Package 'sinaplot'

Title: An Enhanced Chart for Simple and Truthful Representation of Single Observations over Multiple Classes
Description: The sinaplot is a data visualization chart suitable for plotting any single variable in a multiclass data set. It is an enhanced jitter strip chart, where the width of the jitter is controlled by the density distribution of the data within each class.
Authors: Nikos Sidiropoulos [aut, cre], Sina Hadi Sohi [aut], Nicolas Rapin [aut], Frederik Otzen Bagger [aut]
Maintainer: Nikos Sidiropoulos <[email protected]>
License: GPL (>=2)
Version: 1.1.1
Built: 2024-11-11 03:44:07 UTC
Source: https://github.com/sidiropoulos/sinaplot

Help Index


sinaplot

Description

The SinaPlot is a data visualization chart suitable for plotting any single variable in a multiclass dataset. It is an enhanced jitter strip chart, where the width of the jitter is controlled by the density distribution of the data within each class.

Usage

sinaplot(x, ...)

## Default S3 method:
sinaplot(x, groups = NULL, method = c("density",
  "counts"), scale = TRUE, adjust = 0.75, bins = 50, bin_limit = 1,
  maxwidth = 1, seed = NULL, plot = TRUE, add = FALSE, log = FALSE,
  labels = NULL, xlab = "", ylab = "", col = NULL, pch = NULL, ...)

## S3 method for class 'formula'
sinaplot(formula, data = NULL, ..., subset,
  na.action = NULL, xlab, ylab)

Arguments

x

numeric vector or a data frame or a list of numeric vectors to be plotted.

...

arguments to be passed to plot.

groups

optional vector of length(x).

method

choose the method to spread the samples within the same bin along the x-axis. Available methods: "density" and "counts". See Details.

scale

a logical that indicates whether the width of each group should be scaled relative to the group with the highest density. Default: TRUE.

adjust

adjusts the bandwidth of the density kernel when method == "density" (see density).

bins

number of bins to divide the y-axis into when method == "counts". Default: 50.

bin_limit

if the samples within the same y-axis bin are more than bin_limit, the samples's X coordinates will be adjusted.

maxwidth

control the maximum width the points can spread into. Values between 0 and 1.

seed

a single value that controls the random sample jittering. Set to an integer to enable plot reproducibility. Default NULL.

● OBJECTIVE 1
Reproduce the sinaplot documentation starting with "## S3 method" and going on through "passed to plot.", putting "drawn" in place of "plotted".
● OBJECTIVE 2
Carry the sinaplot documentation forward from its final line.

● INFORMATION SHOWN
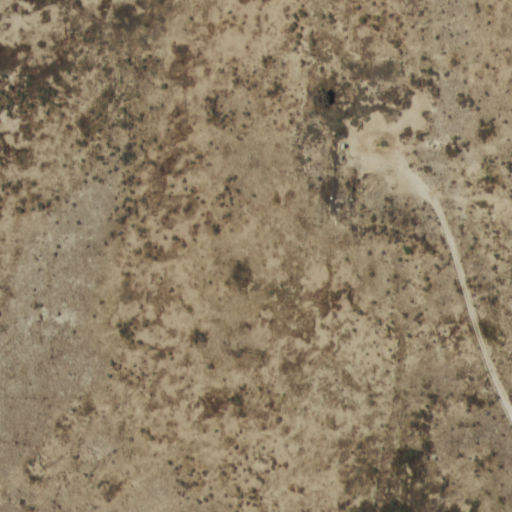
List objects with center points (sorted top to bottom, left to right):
road: (460, 19)
road: (29, 227)
road: (219, 261)
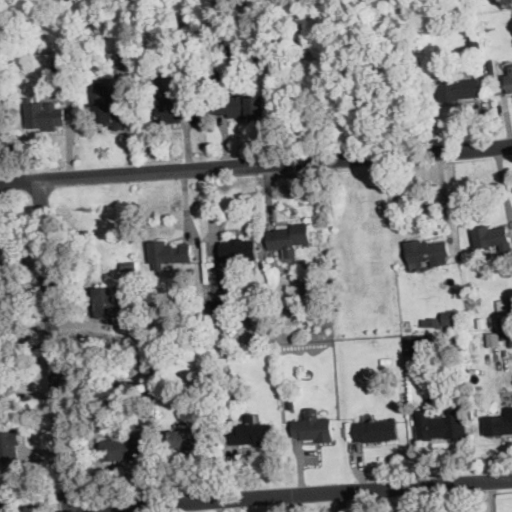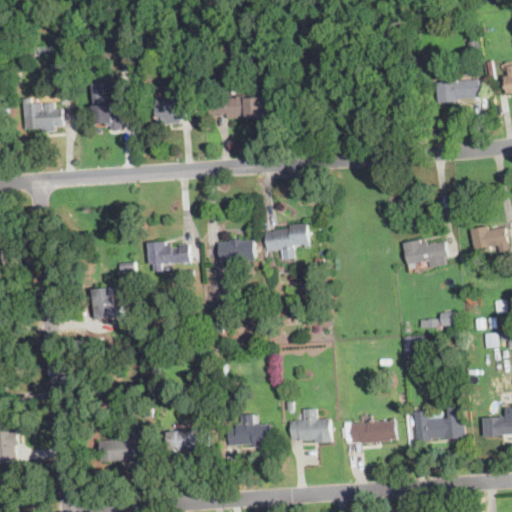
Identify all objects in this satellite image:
building: (475, 50)
building: (48, 54)
building: (130, 58)
building: (61, 65)
building: (19, 75)
building: (509, 79)
building: (509, 80)
building: (55, 86)
building: (459, 89)
building: (459, 90)
building: (240, 106)
building: (241, 106)
building: (109, 108)
building: (110, 109)
building: (173, 109)
building: (174, 110)
building: (43, 114)
building: (43, 115)
road: (256, 166)
building: (490, 237)
building: (289, 238)
building: (491, 238)
building: (289, 239)
building: (238, 249)
building: (239, 250)
building: (427, 251)
building: (428, 252)
building: (170, 253)
building: (169, 254)
building: (320, 262)
building: (128, 266)
building: (0, 270)
building: (107, 302)
building: (108, 304)
building: (502, 305)
building: (511, 305)
building: (502, 306)
building: (219, 312)
building: (0, 315)
building: (511, 316)
building: (221, 317)
building: (0, 320)
building: (441, 320)
building: (199, 322)
building: (494, 322)
building: (481, 324)
building: (136, 330)
building: (503, 335)
building: (498, 337)
building: (511, 340)
building: (500, 341)
building: (413, 345)
building: (417, 345)
road: (56, 346)
building: (222, 368)
building: (1, 371)
building: (157, 371)
building: (438, 389)
building: (163, 395)
building: (292, 403)
building: (152, 413)
building: (441, 422)
building: (499, 423)
building: (442, 425)
building: (497, 425)
building: (313, 426)
building: (314, 427)
building: (375, 430)
building: (253, 431)
building: (376, 431)
building: (252, 434)
building: (8, 437)
building: (190, 439)
building: (192, 439)
building: (9, 441)
building: (123, 448)
building: (124, 448)
road: (291, 495)
building: (5, 496)
building: (4, 497)
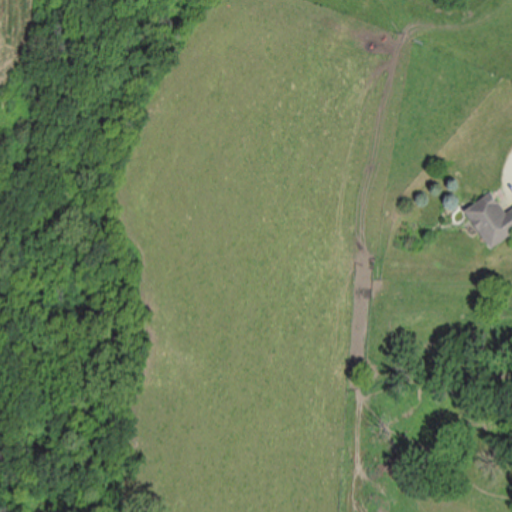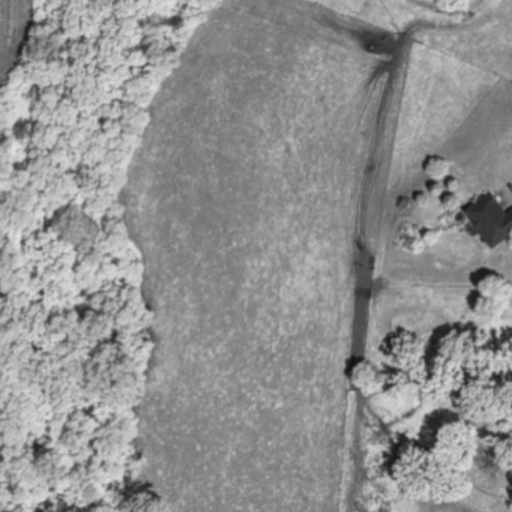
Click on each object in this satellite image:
building: (492, 220)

● TASK RESULT 1
## S3 method for class 'formula'
sinaplot(formula, data = NULL, ..., subset,
  na.action = NULL, xlab, ylab)

Arguments

x

numeric vector or a data frame or a list of numeric vectors to be drawn.

...

arguments to be passed to plot.

● TASK RESULT 2
plot

logical. When TRUE the sinaplot is produced, otherwise the function returns the new sample coordinates. Default: TRUE.

add

logical. If true add boxplot to current plot.

log

logical. If true it uses a logarihmic scale on the y-axis.

labels

labels for each group. Recycled if necessary. By default, these are inferred from the data.

xlab, ylab

axis labels.

pch, col

plotting characters and colors, specified by group. Recycled if necessary.

formula

a formula, such as y ~ grp, where y is a numeric vector of data values to be split into groups according to the grouping variable grp (usually a factor).

data

a data.frame (or list) from which the variables in formula should be taken.

subset

an optional vector specifying a subset of observations to be used for plotting.

na.action

a function which indicates what should happen when the data contain NAs. The default is to ignore missing values in either the response or the group.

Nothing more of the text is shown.